Weihnachten in der Hölle und dann auch noch in dem dunkelsten Teil des Herrschaftsbereichs meines Bruders. Denn gerade auf dem Weg dorthin befanden wir uns. Gabriel und ich waren auf dem Weg zum Tartaros, um dort Michael und Delia zu besuchen. Ich war noch nie in diesem Bereich gewesen, noch nie. Immer noch spukten in meinem Kopf Damons Worte herum, dass ich niemals in den Tartaros gehen sollte. Obwohl mein Vater der Teufel und mein Bruder der neue Herrscher der Hölle waren, war ich noch nie im Tartaros gewesen.

„Gabriel, denkst du wirklich, dass das eine gute Idee ist?", fragte ich meinen Freund ein weiteres Mal. „Der Tartaros soll sehr gefährlich sein."

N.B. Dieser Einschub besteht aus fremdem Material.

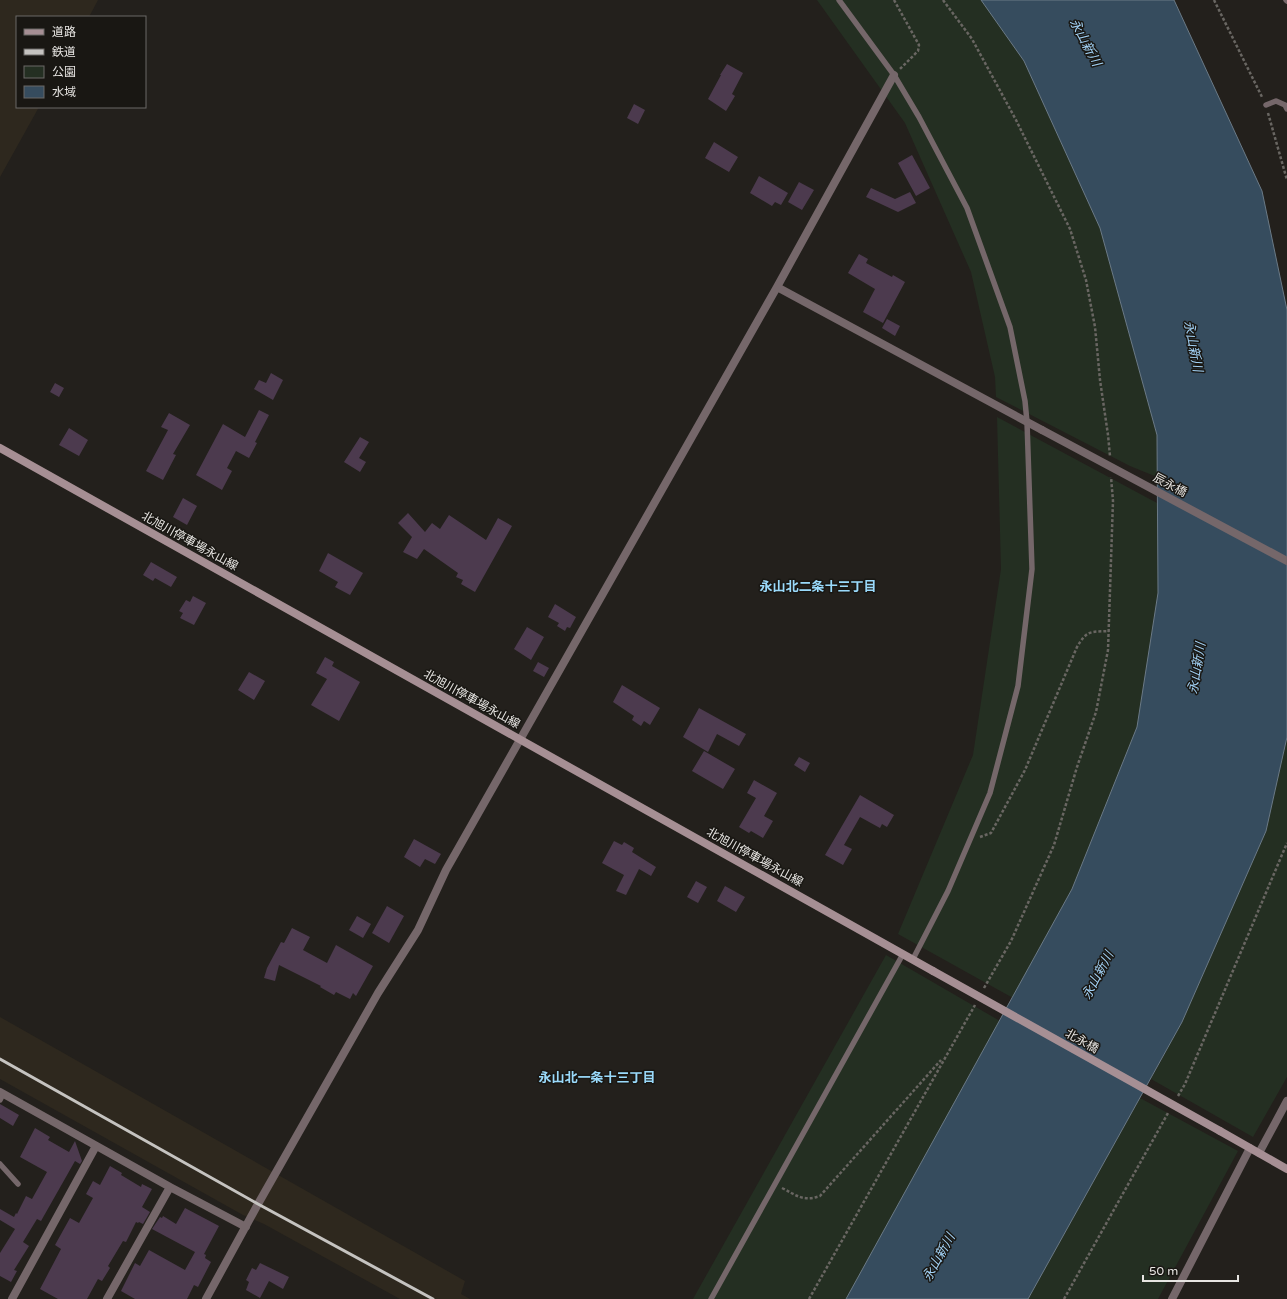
<svg xmlns="http://www.w3.org/2000/svg" width="1287" height="1299" font-family="'Varela Round','Noto Sans JP',sans-serif">
	<rect width="100%" height="100%" fill="#23201c"/>
	<path fill="#2e281e" d="M0,0H98L89,17H17V107H39L0,177Z
		M0,1017L465,1281L461,1294L470,1299H400L264,1224L243,1215L0,1079Z"/>
	<path fill="#242f22" d="M817,0H981L1024,61L1100,228L1157,435V477L1130,466L996,397L995,377L971,272L905,123Z
		M997,417L1157,503L1158,593L1137,727L1072,889L1013,998L898,934L973,755L1001,569Z
		M1287,737V1077L1253,1137L1151,1079L1182,1022L1266,831Z
		M886,955L1000,1021L847,1299H693Z
		M1140,1098L1238,1151L1158,1299H1028Z"/>
	<path fill="#364c5e" stroke="#6b7a86" d="M981,0H1174L1262,191L1287,310V737L1266,831L1182,1022L1028,1299H846L1072,889L1137,727L1158,593L1157,435L1100,228L1024,61Z"/>
	<path fill="#4c3a4e" d="M727,64L743,73L732,94L735,96L726,111L708,99L721,75H720Z
		M634,104L645,110L638,124L627,118Z
		M714,142L738,157L729,172L705,158Z
		M912,155L930,188L916,196L898,163Z
		M759,176L788,193L781,205L775,202L772,206L750,193Z
		M799,182L814,190L802,210L788,202Z
		M871,188L895,199L910,192L916,203L898,212L866,197Z
		M859,254L868,259L866,263L892,277L893,275L905,282L883,323L863,312L875,289L848,273Z
		M887,319L900,326L895,336L882,328Z
		M271,373L283,380L273,400L254,389L259,380L266,383Z
		M55,383L64,388L59,397L50,392Z
		M259,410L269,415L255,442L257,443L249,458L236,451L227,468L232,471L222,490L196,475L223,424L245,437Z
		M169,413L190,425L173,454L176,455L163,480L146,471L168,430L161,427Z
		M69,428L88,440L79,456L59,445Z
		M360,437L369,442L359,458L366,462L360,472L344,462Z
		M183,498L197,506L187,525L173,517Z
		M408,513L425,532L432,523L440,529L449,515L486,540L498,518L512,526L475,592L461,584L463,580L456,577L458,573L424,549L417,559L403,552L412,537L398,523Z
		M328,553L363,573L350,595L335,587L338,582L319,571Z
		M151,562L177,577L171,587L155,578L153,581L143,575Z
		M193,596L206,603L194,625L180,618L183,613L179,611L186,600L190,602Z
		M555,604L576,617L570,628L567,627L565,631L557,626L559,623L548,617Z
		M527,627L544,637L531,660L514,649Z
		M325,657L334,662L332,666L360,682L339,721L311,705L327,679L316,673Z
		M538,662L549,668L544,677L533,671Z
		M249,672L265,681L254,700L238,690Z
		M622,685L660,708L650,725L644,721L641,726L632,720L634,716L613,702Z
		M699,708L746,734L739,746L717,734L708,752L683,737Z
		M704,751L735,769L723,789L692,771Z
		M799,757L810,763L805,772L794,765Z
		M754,780L777,793L764,816L773,821L763,838L751,831L749,833L739,827L756,798L747,793Z
		M860,795L894,815L887,827L882,824L880,828L860,817L844,845L852,849L843,865L825,855Z
		M414,839L441,854L435,864L425,859L420,867L404,857Z
		M614,841L622,845L624,842L634,848L632,852L656,867L651,876L639,869L626,895L616,891L624,875L602,863Z
		M696,881L707,887L698,903L687,897Z
		M725,886L745,897L736,912L717,901Z
		M387,906L404,916L389,943L372,933Z
		M357,916L371,924L363,938L349,930Z
		M292,928L310,937L303,950L327,963L336,945L373,966L356,996L353,993L350,999L336,992L334,995L320,987L321,986L279,965L275,981L264,978L267,968L281,942L284,943Z
		M0,1104L19,1115L13,1126L0,1118Z
		M35,1128L50,1137L48,1140L69,1152L75,1141L82,1161L80,1164L75,1161L41,1221L37,1219L23,1242L29,1246L14,1270L17,1271L11,1282L0,1276V1253L15,1229L0,1220V1209L14,1217L16,1213L17,1214L26,1196L32,1199L47,1172L20,1157Z
		M110,1166L122,1173L121,1175L141,1187L142,1184L152,1189L142,1207L150,1212L143,1224L139,1222L138,1223L136,1222L126,1242L123,1241L108,1266L110,1268L102,1281L98,1279L87,1299H58L40,1289L61,1249L55,1245L70,1218L79,1223L93,1198L86,1194L93,1181L100,1185Z
		M185,1208L219,1226L204,1254L206,1255L205,1258L211,1262L198,1287L194,1285L187,1299H135L121,1291L135,1263L140,1266L149,1250L185,1270L195,1252L152,1229L160,1217L162,1218L163,1216L176,1224Z
		M260,1263L289,1277L283,1289L269,1281L260,1298L246,1290L249,1282L246,1280L252,1268L256,1270Z"/>
	<g fill="none" stroke-linecap="round" stroke-linejoin="round">
		<path stroke="#696662" stroke-width="2.5" stroke-dasharray="3 2" stroke-linecap="butt" d="M894,0L919,45L918,51L900,69
			M943,0L972,39L1016,120L1070,229L1086,280L1095,327L1100,380L1108,435L1110,456
			M1214,0L1262,97
			M1268,113L1287,180
			M980,837L991,833L1025,770L1077,647C1087,630 1090,632 1109,631
			M984,988L1011,941L1054,845L1077,767L1096,712L1108,650L1113,501L1111,477
			M1178,1096L1185,1084L1287,843
			M782,1188C796,1195 803,1202 820,1196L941,1060
			M809,1299L975,1005
			M1064,1299L1168,1113"/>
		<path stroke="#75676a" stroke-width="5.5" d="M839,0L894,75L919,117L967,208L1010,327L1025,401L1027,422L1032,569L1018,686L990,793L948,891L913,959
			M1286,0L1287,1
			M1266,105L1276,101L1285,105L1287,109
			M0,1100L3,1094
			M0,1164L18,1184
			M711,1299L903,954"/>
		<path stroke="#75676a" stroke-width="8" d="M777,287L1042,430
			M0,1092L170,1187L246,1227
			M1259,1153L1287,1101
			M12,1299L96,1146
			M107,1299L170,1187
			M206,1299L258,1204L378,993L418,930L446,870L777,287L894,75
			M1172,1299L1250,1148"/>
		<path stroke="#a68f94" stroke-width="8" d="M0,448L933,971
			M1220,1131L1287,1169"/>
		<path stroke="#c5c3c0" stroke-width="3" d="M0,1059L258,1204L433,1299"/>
		<path stroke="#75676a" stroke-width="8" d="M1042,430L1287,561"/>
		<path stroke="#a68f94" stroke-width="8" d="M933,971L1220,1131"/>
	</g>
	<g text-anchor="middle" stroke-width="3" stroke-linejoin="round" paint-order="stroke">
		<g font-size="12" fill="#e7e5e2" stroke="#191713">
			<text transform="translate(1170 485) rotate(28)" y="4">辰永橋</text>
			<text transform="translate(190 541) rotate(29)" y="4">北旭川停車場永山線</text>
			<text transform="translate(472 699) rotate(29)" y="4">北旭川停車場永山線</text>
			<text transform="translate(755 857) rotate(29)" y="4">北旭川停車場永山線</text>
			<text transform="translate(1082 1041) rotate(29)" y="4">北永橋</text>
		</g>
		<g font-size="13" font-style="italic" fill="#a2d1f5" stroke="#191713">
			<text transform="translate(1086 42) rotate(62)" y="5">永山新川</text>
			<text transform="translate(1194 346) rotate(79)" y="5">永山新川</text>
			<text transform="translate(1196 668) rotate(-81)" y="5">永山新川</text>
			<text transform="translate(1097 975) rotate(-62)" y="5">永山新川</text>
			<text transform="translate(938 1257) rotate(-61)" y="5">永山新川</text>
		</g>
		<g font-size="13" font-weight="bold" fill="#9adafb" stroke="#191713">
			<text x="818" y="591">永山北二条十三丁目</text>
			<text x="597" y="1082">永山北一条十三丁目</text>
		</g>
	</g>
	<rect x="16" y="16" width="130" height="92" fill="#191713" stroke="#6b6966"/>
	<rect x="24" y="29" width="20" height="6" fill="#a68f94" stroke="#6b6966"/>
	<text x="52" y="36" font-size="12" fill="#e7e5e2">道路</text>
	<rect x="24" y="49" width="20" height="6" fill="#c5c3c0" stroke="#6b6966"/>
	<text x="52" y="56" font-size="12" fill="#e7e5e2">鉄道</text>
	<rect x="24" y="66" width="20" height="12" fill="#242f22" stroke="#6b6966"/>
	<text x="52" y="76" font-size="12" fill="#e7e5e2">公園</text>
	<rect x="24" y="86" width="20" height="12" fill="#364c5e" stroke="#6b6966"/>
	<text x="52" y="96" font-size="12" fill="#e7e5e2">水域</text>
	<path d="M1143 1275v6h95v-6" fill="none" stroke="#e7e5e2" stroke-width="2"/>
	<text x="1149" y="1275" font-size="12" fill="#e7e5e2" stroke="#191713" stroke-width="3" paint-order="stroke">50 m</text>
</svg>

„Es ist mein Bruder", entgegnete Gabriel darauf nur.

„Und genau deswegen haben wir ihn und Delia auch in meine Burg bringen lassen", mischte sich die Stimme meines Bruders in die kurze Diskussion ein. Damon schwebte wenige Meter über uns direkt neben dem Eingang zum Tartaros.

„Damon" schrie ich und fiel meinem kleinen Bruder um den Hals. Das Beherrschen der Hölle tat ihm so gut, bei jedem Treffen wirkte er selbstbewusster und lebhafter. „Frohe Weihnachten."

„Dir auch, Schwesterherz", erwiderte er. „Guten Morgen, Gabriel."

Gabriel nickte ihm lächelnd zu. „Guten Morgen, Damon. Mein Bruder ist in der Burg?"

Damon lächelte. „Kommt mit, dann können wir unser gemeinsames Weihnachtsfest feiern."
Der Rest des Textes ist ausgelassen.